This is to be expected, of course, but I was nevertheless surprised when I decided to practice using a cable on my BBF'ed camera. I briefly switched back to the default but I had been using BBF for a year now and had difficulty going back. I think I will have to learn to focus with the BBF button, THEN trigger release with cable.


----------



## Northstar (Aug 30, 2014)

Tried it for a few weeks...then quit and went back to shutter. I shoot sports, I just couldn't get comfortable with it.


----------



## JonAustin (Aug 30, 2014)

HankMD said:


> One possible drawback: cable release no longer activates focus.
> 
> This is to be expected, of course, but I was nevertheless surprised when I decided to practice using a cable on my BBF'ed camera.



Maybe _that's_ why I stopped using BBF ... (Early onset Alzheimer's is a bitch!)


----------



## FTb-n (Aug 30, 2014)

To me BBF is the most natural way to use the camera. It seems most inuitive that focusing and tripping the shutter are two distinct actions that should be done with two distinct buttons. Since I most often shoot in full manual mode, I like to have focus and exposure set before tripping the shutter and don't want the shutter button changing one of these settings.

The biggest drawback is handing he camera to my wife, who isn't used to it. But, my kids took to it quickly.
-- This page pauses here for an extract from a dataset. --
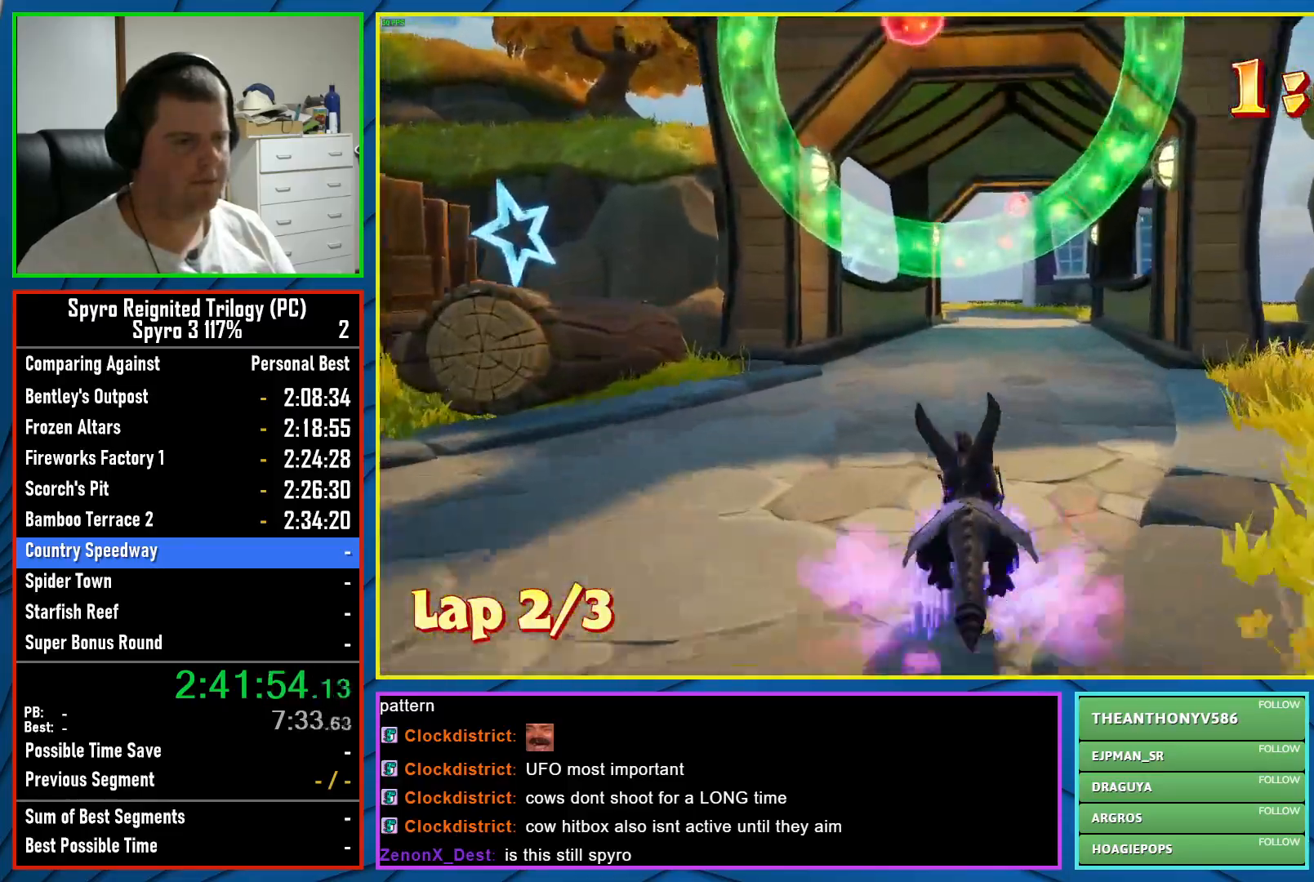
{"buttons": ["A", "X"], "left_stick": "center", "events": [[50, "A", "down"], [317, "left_stick", "left"], [500, "left_stick", "center"]]}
The is, however, one case where I may reassign focus to the shutter buton. When shooting a 90 minute figure skating exhibition in AI SERVO, it can get tiring to sit on the BBF button for most of the event, even when using a monopod.


----------



## terminatahx (Aug 31, 2014)

I need to try this on my next football game. Sometimes I do miss shots with the default shutter focus setting. Especially in situations where the action is full of bodies flying around.


----------



## sagittariansrock (Aug 31, 2014)

Marsu42 said:


> JonAustin said:
> 
> 
> > If I need to decouple focus from the shutter button for any reason, I'm much more likely these days to switch to manual focus.
> ...



Not sure I understand...
If you use BBF, your system is essentially on manual focus (AF off- hold) unless and until you press the back button...


----------



## privatebydesign (Aug 31, 2014)

sagittariansrock said:


> Marsu42 said:
> 
> 
> > JonAustin said:
> ...



I think you will find Marsu has AF on the shutter button and the AF-On button set to AF Off, that means if he wants to manual focus he just pushes the AF-On button (that turns AF off).


----------



## sagittariansrock (Aug 31, 2014)

privatebydesign said:


> sagittariansrock said:
> 
> 
> > Marsu42 said:
> ...



Oh, I understand his set up  
What I could not understand is why he can't set AF-On on the back button, and no AF function on the shutter button, essentially making it AF off-hold until and unless he presses the back button (since he was wishing for an AF off- hold scenario).


----------



## privatebydesign (Aug 31, 2014)

sagittariansrock said:


> privatebydesign said:
> 
> 
> > sagittariansrock said:
> ...



Because many people find needing to use their finger and thumb to AF and expose inefficient, especially if you regularly move AF point with the joystick or work EC with the back dial, or if you are in M mode adjust aperture with the back dial. I tend to use my thumb for other stuff and found I got thumb fatigue with BBF, I really like the AF-On button set to AF off, I find it works well for me and the other stuff I want to do with my thumb.


----------



## sagittariansrock (Aug 31, 2014)

privatebydesign said:


> sagittariansrock said:
> 
> 
> > privatebydesign said:
> ...



Ah, got it. Thanks!


----------



## Marsu42 (Aug 31, 2014)

sagittariansrock said:


> Ah, got it. Thanks!



Thanks all for explaining . Indeed I do ec correction with the back dial all the time, and even change af points even with the 6d - so my thumb is allocated elsewhere. That's also the reason why I use expo lock _(hold)_ on the * key. BBF would be overkill since I af 95% of the time for wildlife.


----------



## pwp (Aug 31, 2014)

privatebydesign said:


> I found my thumb got tired...


And I thought I was the only one to get thumb fatigue! 
Back button focus is a brilliant option for photographers with better thumbs than privatebydesign and myself.

-pw


----------



## Phil Lowe (Aug 31, 2014)

Northstar said:


> Tried it for a few weeks...then quit and went back to shutter. I shoot sports, I just couldn't get comfortable with it.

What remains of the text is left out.